The sum of net compensation of employees, personal transfers and capital transfers between households in February went up by 2.8 percent to $6.1 billion in the first two months from a year-ago level of $5.93 billion.

Of the total, cash remittances coursed through banks also increased by three percent to $2.65 billion in February from $2.57 billion in the same month in 2023.

This was also the lowest since the $2.49 billion recorded in May 2023, while the three percent growth rate was the fastest since the 3.8 percent booked last December.

In the first two months of the year, the BSP reported a 2.8-percent rise in cash remittances to $5.48 billion compared to $5.33 billion in the same period in 2023.

'The decline in BSP's remittance data to a nine-month low in February, despite a year-on-year increase, suggests seasonal fluctuations as well as likely economic headwinds in Filipino host countries,' Security Bank chief economist Robert Dan Roces said.

According to the BSP, the growth in cash remittances from January to February came mainly from the US, Saudi Arabia, Singapore and the United Arab Emirates (UAE).

The US posted the highest share with 41.4 percent, followed by Singapore with 7.3 percent, Saudi Arabia with 5.6 percent, Japan with 5.2 percent, United Kingdom with 4.8 percent, UAE with 3.8 percent and Canada with 3.2 percent.

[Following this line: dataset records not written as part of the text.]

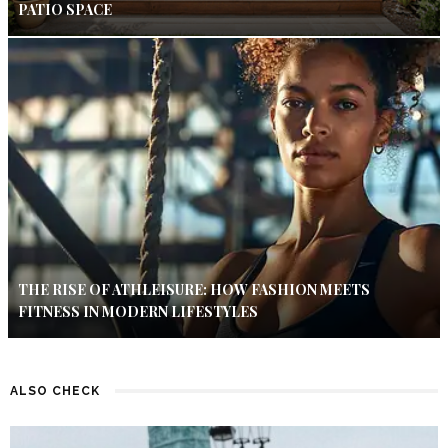
PATIO SPACE
THE RISE OF ATHLEISURE: HOW FASHION MEETS
FITNESS IN MODERN LIFESTYLES
ALSO CHECK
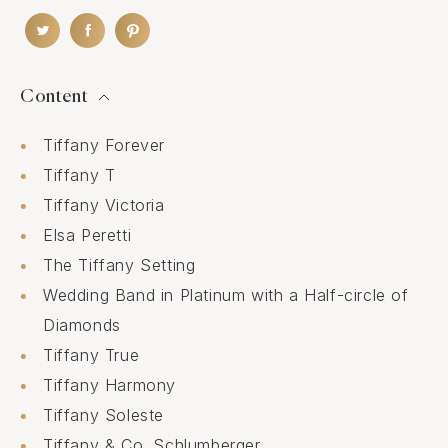
Content
Tiffany Forever
Tiffany T
Tiffany Victoria
Elsa Peretti
The Tiffany Setting
Wedding Band in Platinum with a Half-circle of
Diamonds
Tiffany True
Tiffany Harmony
Tiffany Soleste
Tiffany & Co. Schlumberger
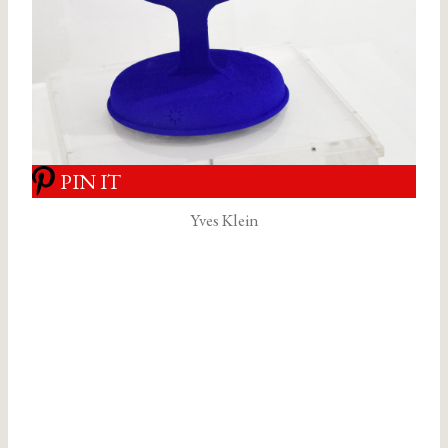
PIN IT
Yves Klein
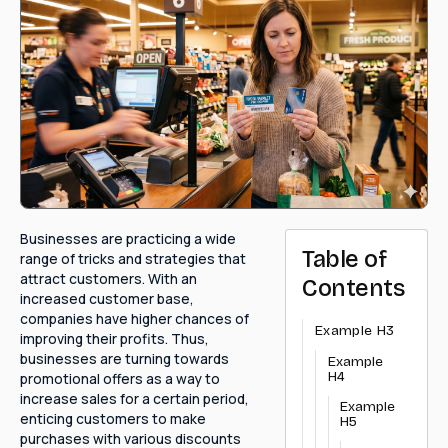
Businesses are practicing a wide
Table of
range of tricks and strategies that
attract customers. With an
Contents
increased customer base,
companies have higher chances of
Example H3
improving their profits. Thus,
businesses are turning towards
Example
H4
promotional offers as a way to
increase sales for a certain period,
Example
enticing customers to make
H5
purchases with various discounts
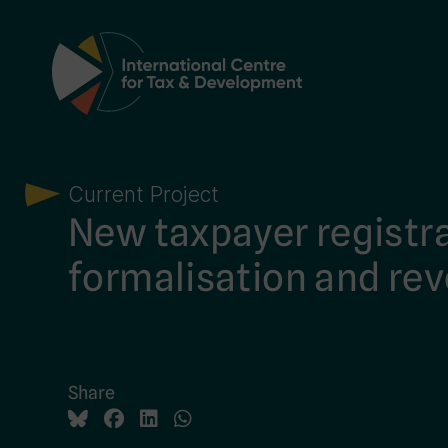
Main Navigation
Current Project
New taxpayer registra
formalisation and re
Share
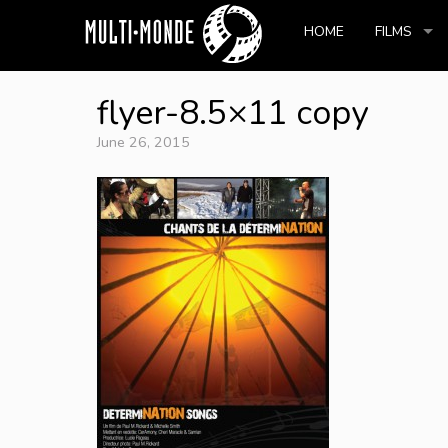
HOME
FILMS
flyer-8.5×11 copy
June 26, 2015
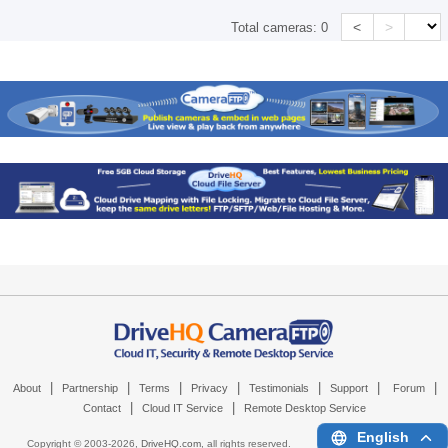
<
>
Total cameras:
0
|
|
|
|
|
|
|
About
Partnership
Terms
Privacy
Testimonials
Support
Forum
|
|
Contact
Cloud IT Service
Remote Desktop Service
English
Copyright © 2003-
2026,
DriveHQ.com
, all rights reserved.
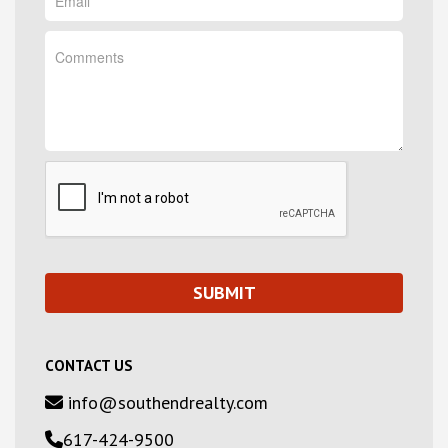
CONTACT US
info@southendrealty.com
617-424-9500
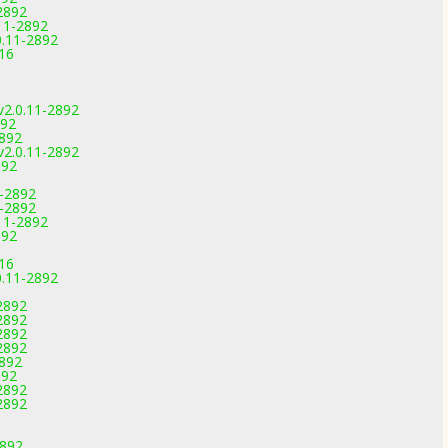
2892
11-2892
0.11-2892
816
v2.0.11-2892
892
2892
v2.0.11-2892
892
1-2892
1-2892
11-2892
892
816
0.11-2892
2892
2892
2892
2892
2892
892
2892
2892
2892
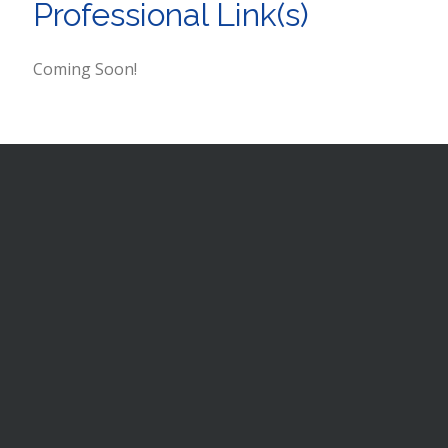
Professional Link(s)
Coming Soon!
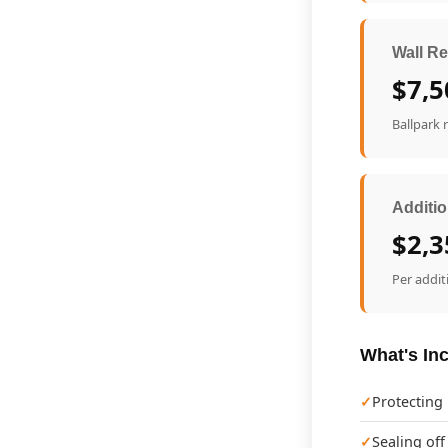
Wall Re
$7,5
Ballpark 
Additio
$2,3
Per addit
What's Inc
Protecting
Sealing off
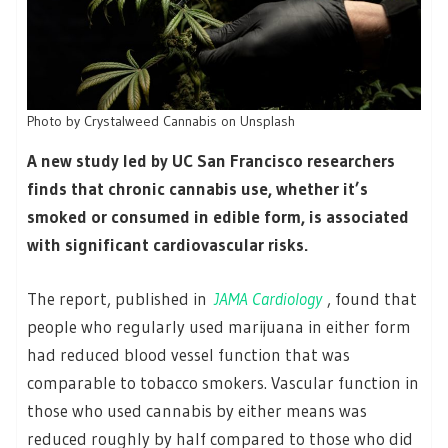
Photo by Crystalweed Cannabis on Unsplash
A new study led by UC San Francisco researchers
finds that chronic cannabis use, whether it’s
smoked or consumed in edible form, is associated
with significant cardiovascular risks.
The report, published in
JAMA Cardiology
, found that
people who regularly used marijuana in either form
had reduced blood vessel function that was
comparable to tobacco smokers. Vascular function in
those who used cannabis by either means was
reduced roughly by half compared to those who did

'Looking ahead, global economic conditions are expected to improve, according to the International Monetary Fund, which means positive employment opportunities for Filipinos abroad. This also means steady growth and resilience in remittances,' Roces said.

ING Bank Manila senior economist Nicholas Mapa said the continued growth in remittances is in line with his medium-term growth outlook for the sector.

'Deployment of new OFWs as well as growth in income of existing OFWs helped deliver the roughly three percent pace of expansion,' Mapa said.

'Remittances remain a stable source of foreign exchange while also helping deliver peso purchasing power to help drive domestic consumption,' Mapa added.

The BSP sees both personal and cash remittances climbing by three percent this year.